Você estuda Letras na Universidade Estadual de Santa Cruz. De que maneira você percebe que a instituição trata a literatura grapiúna?
Vergonhosamente. Nossos professores, sobretudo os de fora, desconhecem a instituição que é a Literatura Grapiúna. E sendo assim, como não são exigidos nesse aspecto, os alunos deixam o curso com um déficit de conhecimento muito grande sobre a matéria. O ideal seria que tivéssemos ao menos um grande seminário ou um colóquio anual sobre o tema.
Você trabalhou na Fundação Cultural de Ilhéus como Diretor de Projetos. De que forma foi possível sua contribuição à cultura da região como atuante nessa função?
Não foi um período fácil. A falta de recursos prejudica a instituição. E a ausência de uma política sensível à causa artística também. Não dá nem pra fazer um calendário cultural para o município, pois não se sabe se os recursos chegam e os que chegam, quando chegam. É uma lástima! Pra piorar, o município não possui uma situação fiscal confortável, que possibilite o desenvolvimento de projetos e a captação de recursos para os mesmos. Dirigir a Fundação Cultural de Ilhéus não é fácil. Tem que ter muito, mas muito jogo de cintura mesmo. Tal conjuntura impossibilita vôos mais altos, mas consegui desenvolver ações ligadas à literatura, à música, ao teatro. Não vou aqui nomear os projetos aos quais estive à frente. Importa mais a certeza que procurei dar a minha contribuição, sobretudo aos grupos e vozes marginalizadas pelo poder público, como só assim poderia ser. Aprendi muito com o Maurício e com o Pawlo Cidade, eles nada têm a ver com esse rol de estupidez que campeia o poder público da cidade. Lamento por eles e pelos artistas que os administradores municipais (falo aqui dos políticos exercendo cargo público) ignorem o fato de que os artistas são os grandes heróis, os grandes baluartes de Ilhéus, ou seja, aqueles que fazem a fama do local e com isso geram divisas imensuráveis para o município.
Por que você se recusa a ser membro da Academia de Letras de Ilhéus?
Algumas pessoas que reputo como “reserva moral” da Academia já me convidaram a concorrer a uma vaga naquela casa, assegurando-me todo apoio, mas acho que não tenho o perfil de um acadêmico. Ademais, a Academia de Letras de Ilhéus é um lugar inóspito e frio para com o escritor. Que tipo de membros forma hoje o corpo daquela casa? Um mestre de cerimônia que sonha ser seu presidente, alguns advogados, professores e uma messe de gente que em nada contribui com nossas letras, mas que, certamente por motivos fúteis, se digladiam por uma cadeira naquela casa. Gente que seguramente ignora o fato de uma academia de letras ter por fim a cultura da língua nacional, sendo necessário para ser membro de uma delas ter contribuído com “obras de reconhecido mérito ou livros de valor literário”, pois criadas à semelhança da Academia francesa, são esses os seus principais valores.

──────

| COM BASE NAS INFORMAÇÕES |
#1 Segundo a entrevista, a quais áreas estavam ligadas as ações que o entrevistado conseguiu desenvolver na Fundação Cultural de Ilhéus? Enumere todas.
#2 Reproduza literalmente o trecho da entrevista que começa em "Você trabalhou na" e termina em "atuante nessa função?".

(Itens listados em um conjunto de dados)

──────

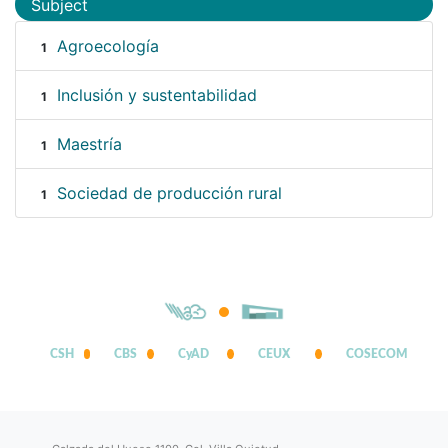
Subject
Agroecología
1
Inclusión y sustentabilidad
1
Maestría
1
Sociedad de producción rural
1
CSH
CBS
CyAD
CEUX
COSECOM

──────

| RESPOSTAS |
#1 Literatura, música e teatro.

#2
Você trabalhou na Fundação Cultural de Ilhéus como Diretor de Projetos. De que forma foi possível sua contribuição à cultura da região como atuante nessa função?